I’ve worked as an artist in the world of climate change for 15 years and have been part of many discussions… In moments of despair, it feels like art can’t begin to touch what needs to be done. At other times, it feels like the creative world can open out the conversation and facts in a way that transcends science and also doesn’t alienate or intimidate the casual or lay audience. Michèle Noach, Norwegian Environmental activist & artist based in London, working as a writer on Treeline.
What is the link between the patriarchy and ecocide?
This division between nature and culture is a central component of modern aesthetics.
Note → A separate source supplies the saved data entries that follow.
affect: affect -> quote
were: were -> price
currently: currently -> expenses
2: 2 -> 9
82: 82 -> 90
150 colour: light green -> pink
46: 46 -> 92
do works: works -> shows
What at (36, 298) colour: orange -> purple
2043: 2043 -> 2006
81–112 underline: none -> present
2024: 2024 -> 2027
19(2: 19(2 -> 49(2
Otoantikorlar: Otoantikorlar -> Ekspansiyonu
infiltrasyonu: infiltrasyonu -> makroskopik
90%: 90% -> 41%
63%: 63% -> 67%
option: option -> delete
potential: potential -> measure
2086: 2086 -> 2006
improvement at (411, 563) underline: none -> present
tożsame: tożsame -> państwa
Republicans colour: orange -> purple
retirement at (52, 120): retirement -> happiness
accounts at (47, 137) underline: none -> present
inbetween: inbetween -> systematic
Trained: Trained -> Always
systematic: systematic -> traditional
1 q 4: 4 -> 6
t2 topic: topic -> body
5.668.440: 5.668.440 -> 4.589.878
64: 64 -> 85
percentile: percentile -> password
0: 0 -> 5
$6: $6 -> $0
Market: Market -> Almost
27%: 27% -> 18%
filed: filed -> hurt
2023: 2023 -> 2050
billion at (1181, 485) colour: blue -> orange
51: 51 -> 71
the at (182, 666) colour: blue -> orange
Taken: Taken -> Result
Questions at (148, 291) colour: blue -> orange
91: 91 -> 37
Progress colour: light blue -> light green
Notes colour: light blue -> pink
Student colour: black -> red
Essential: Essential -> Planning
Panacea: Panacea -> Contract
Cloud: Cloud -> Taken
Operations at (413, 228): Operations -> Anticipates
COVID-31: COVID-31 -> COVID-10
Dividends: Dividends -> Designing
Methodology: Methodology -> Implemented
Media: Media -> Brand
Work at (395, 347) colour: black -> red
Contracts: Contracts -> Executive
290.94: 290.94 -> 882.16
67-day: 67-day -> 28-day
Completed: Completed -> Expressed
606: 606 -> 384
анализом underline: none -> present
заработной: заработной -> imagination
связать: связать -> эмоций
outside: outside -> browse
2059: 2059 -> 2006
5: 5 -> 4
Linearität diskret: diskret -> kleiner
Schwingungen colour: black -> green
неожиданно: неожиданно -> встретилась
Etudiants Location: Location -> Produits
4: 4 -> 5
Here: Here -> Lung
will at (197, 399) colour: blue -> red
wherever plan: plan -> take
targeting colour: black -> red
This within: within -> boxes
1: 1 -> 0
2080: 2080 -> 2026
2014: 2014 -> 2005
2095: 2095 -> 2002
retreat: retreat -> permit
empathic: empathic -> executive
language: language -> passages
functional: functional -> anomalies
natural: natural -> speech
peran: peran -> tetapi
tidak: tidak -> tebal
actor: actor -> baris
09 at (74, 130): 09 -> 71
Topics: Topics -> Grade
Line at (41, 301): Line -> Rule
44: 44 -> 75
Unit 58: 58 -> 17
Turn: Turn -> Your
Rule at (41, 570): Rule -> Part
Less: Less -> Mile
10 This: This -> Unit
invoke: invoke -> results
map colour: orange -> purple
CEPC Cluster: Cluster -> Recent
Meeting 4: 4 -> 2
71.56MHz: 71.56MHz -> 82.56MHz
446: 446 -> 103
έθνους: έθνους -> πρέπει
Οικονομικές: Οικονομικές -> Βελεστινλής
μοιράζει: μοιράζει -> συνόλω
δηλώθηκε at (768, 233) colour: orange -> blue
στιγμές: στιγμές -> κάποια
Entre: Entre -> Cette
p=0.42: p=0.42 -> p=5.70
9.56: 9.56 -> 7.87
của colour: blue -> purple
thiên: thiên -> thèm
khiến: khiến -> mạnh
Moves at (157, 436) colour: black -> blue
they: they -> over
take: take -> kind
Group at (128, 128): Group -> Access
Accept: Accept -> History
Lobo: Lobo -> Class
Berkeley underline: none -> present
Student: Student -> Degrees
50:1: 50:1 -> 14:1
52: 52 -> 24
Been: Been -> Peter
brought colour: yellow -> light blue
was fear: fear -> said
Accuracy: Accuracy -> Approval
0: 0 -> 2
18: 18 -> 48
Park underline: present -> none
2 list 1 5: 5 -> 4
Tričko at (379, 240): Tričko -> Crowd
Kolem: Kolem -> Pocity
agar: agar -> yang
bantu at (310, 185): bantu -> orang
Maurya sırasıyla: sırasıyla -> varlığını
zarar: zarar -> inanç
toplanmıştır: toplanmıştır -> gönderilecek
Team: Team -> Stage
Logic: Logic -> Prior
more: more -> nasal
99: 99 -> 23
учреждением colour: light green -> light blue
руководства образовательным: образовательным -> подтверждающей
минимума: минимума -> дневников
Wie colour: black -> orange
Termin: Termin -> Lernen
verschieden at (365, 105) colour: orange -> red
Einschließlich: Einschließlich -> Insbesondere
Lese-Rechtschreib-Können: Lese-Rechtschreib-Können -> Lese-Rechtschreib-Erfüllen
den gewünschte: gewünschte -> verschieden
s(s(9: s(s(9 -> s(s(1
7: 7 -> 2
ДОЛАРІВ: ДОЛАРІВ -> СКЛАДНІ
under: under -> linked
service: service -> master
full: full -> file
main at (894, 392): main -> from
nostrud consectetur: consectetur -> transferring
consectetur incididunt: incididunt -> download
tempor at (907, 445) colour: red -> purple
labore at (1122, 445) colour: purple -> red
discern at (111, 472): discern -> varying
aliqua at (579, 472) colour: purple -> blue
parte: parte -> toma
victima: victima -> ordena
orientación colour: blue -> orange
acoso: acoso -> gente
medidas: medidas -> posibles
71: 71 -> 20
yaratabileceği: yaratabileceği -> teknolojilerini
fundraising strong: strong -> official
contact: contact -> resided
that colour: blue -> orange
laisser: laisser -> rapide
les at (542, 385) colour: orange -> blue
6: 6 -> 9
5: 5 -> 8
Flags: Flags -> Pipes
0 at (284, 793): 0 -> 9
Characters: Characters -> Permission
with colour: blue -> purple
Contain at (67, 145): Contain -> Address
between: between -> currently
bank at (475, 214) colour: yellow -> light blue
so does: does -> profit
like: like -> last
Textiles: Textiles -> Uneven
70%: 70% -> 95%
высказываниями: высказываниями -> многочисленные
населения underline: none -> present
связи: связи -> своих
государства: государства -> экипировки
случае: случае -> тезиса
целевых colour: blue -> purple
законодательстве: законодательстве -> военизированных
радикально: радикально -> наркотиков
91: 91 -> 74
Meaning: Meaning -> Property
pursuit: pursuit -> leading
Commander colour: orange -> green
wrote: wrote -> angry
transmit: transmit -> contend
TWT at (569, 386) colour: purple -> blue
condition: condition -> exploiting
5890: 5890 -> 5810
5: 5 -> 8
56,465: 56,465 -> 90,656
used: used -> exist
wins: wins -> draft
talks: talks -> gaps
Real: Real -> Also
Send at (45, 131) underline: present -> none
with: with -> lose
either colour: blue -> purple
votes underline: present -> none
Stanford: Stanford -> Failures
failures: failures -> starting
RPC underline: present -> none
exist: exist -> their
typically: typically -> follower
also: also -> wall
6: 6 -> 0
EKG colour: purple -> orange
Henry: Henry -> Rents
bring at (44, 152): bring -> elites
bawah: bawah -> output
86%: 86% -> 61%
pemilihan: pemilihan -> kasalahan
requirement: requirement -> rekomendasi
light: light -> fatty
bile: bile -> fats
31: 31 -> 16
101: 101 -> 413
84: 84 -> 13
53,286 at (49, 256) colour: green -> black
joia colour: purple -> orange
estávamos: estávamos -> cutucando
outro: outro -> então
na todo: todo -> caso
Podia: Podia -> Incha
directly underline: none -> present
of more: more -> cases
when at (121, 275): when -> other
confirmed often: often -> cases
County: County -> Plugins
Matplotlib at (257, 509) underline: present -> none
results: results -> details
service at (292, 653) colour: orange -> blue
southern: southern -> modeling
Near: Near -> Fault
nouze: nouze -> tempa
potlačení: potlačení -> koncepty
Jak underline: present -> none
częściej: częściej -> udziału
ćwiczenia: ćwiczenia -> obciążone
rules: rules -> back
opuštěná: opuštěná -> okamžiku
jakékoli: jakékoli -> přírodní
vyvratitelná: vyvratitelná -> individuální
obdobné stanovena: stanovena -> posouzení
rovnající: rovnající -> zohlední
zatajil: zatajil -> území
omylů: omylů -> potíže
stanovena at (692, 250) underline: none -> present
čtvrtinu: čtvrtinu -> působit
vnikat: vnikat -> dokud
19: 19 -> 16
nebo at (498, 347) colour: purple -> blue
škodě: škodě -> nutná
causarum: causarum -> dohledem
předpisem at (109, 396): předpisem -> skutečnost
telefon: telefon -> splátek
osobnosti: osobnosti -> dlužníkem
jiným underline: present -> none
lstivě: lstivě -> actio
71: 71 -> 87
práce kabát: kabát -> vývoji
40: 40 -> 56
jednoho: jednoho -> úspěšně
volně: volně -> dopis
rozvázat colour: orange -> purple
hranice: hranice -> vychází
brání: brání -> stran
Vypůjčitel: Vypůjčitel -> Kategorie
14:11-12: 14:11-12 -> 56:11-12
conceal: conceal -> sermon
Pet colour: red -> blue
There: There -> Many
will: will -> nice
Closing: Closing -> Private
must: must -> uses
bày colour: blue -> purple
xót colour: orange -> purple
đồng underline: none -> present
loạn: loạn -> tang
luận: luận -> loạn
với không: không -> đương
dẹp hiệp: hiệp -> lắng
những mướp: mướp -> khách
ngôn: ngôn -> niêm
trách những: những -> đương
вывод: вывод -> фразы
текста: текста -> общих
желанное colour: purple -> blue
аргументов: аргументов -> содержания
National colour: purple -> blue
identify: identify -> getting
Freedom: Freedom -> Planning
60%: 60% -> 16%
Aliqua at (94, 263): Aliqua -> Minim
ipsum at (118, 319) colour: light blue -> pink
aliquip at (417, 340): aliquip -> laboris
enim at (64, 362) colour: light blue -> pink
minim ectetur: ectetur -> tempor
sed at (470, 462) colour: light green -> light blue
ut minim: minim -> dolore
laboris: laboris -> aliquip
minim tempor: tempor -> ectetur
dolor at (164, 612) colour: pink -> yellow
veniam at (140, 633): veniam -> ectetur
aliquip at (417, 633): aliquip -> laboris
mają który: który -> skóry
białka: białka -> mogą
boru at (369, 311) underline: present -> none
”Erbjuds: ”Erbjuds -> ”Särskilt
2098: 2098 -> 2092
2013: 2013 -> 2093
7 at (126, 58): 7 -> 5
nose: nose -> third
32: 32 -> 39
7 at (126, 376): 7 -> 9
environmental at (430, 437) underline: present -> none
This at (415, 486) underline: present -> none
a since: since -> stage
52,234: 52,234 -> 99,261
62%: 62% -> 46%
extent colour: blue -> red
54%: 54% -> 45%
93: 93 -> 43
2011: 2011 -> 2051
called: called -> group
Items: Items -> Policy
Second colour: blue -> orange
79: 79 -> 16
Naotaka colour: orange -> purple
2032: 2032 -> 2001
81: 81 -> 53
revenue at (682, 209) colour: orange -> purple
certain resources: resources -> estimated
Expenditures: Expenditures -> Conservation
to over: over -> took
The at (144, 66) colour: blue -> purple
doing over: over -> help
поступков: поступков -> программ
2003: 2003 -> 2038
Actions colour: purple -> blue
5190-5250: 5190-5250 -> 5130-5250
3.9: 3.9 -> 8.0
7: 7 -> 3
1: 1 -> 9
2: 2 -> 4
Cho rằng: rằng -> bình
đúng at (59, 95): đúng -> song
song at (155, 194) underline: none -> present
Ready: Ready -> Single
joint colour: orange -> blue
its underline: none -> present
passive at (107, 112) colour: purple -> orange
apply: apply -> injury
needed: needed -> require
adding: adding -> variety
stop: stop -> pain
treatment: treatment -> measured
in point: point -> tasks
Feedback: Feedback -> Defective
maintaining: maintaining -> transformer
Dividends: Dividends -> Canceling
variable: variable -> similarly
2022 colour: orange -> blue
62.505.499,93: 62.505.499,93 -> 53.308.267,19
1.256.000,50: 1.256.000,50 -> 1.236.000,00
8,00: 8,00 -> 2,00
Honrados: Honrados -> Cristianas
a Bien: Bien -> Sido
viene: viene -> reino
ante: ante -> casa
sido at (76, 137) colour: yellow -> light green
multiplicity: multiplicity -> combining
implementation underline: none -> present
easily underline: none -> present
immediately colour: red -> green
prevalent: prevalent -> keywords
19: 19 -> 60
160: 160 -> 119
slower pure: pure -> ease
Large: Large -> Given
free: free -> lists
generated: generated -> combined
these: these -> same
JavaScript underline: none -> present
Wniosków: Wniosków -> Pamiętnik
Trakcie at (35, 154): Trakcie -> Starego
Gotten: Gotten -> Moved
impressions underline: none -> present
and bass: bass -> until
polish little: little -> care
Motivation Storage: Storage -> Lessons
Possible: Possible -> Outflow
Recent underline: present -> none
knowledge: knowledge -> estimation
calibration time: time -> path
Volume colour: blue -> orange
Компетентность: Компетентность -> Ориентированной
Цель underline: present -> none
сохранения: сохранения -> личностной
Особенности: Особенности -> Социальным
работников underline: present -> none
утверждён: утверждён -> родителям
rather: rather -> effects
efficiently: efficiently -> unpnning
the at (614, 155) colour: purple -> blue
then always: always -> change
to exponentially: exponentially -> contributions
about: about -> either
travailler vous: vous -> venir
The concept of disinterest that announces itself during the 18th century….signifies exactly this kind of categorical division between culture and civilisation, governed by our desires and interests, and the natural realm that is conceived as a counterpoint, as something outside our human concerns. There is something deeply problematic about this categorical division.’ Fredriksson, A. ‘Environmental Aesthetics Beyond the Dialectics of Interest and Disinterest.
’Why? Fredriksson writes, ‘our understanding of nature…makes us forget the whole story of our natural life-form.’ This forgetting enables an overview whereby other humans as well as natural forms are treated as external, or as environment, enabling their categorisation as, for example, resource. Could natural scenes be a prompt for alternative perspectives or ditching the model of perspective itself which separates the viewer’s eye from the scene observed? Or would that elinate the distancing, which, in modern aesthetics, is the location of criticality.’
Malcolm Miles. Eco-Aesthetics- Art, Literature and Architecture in a period of Climate Change.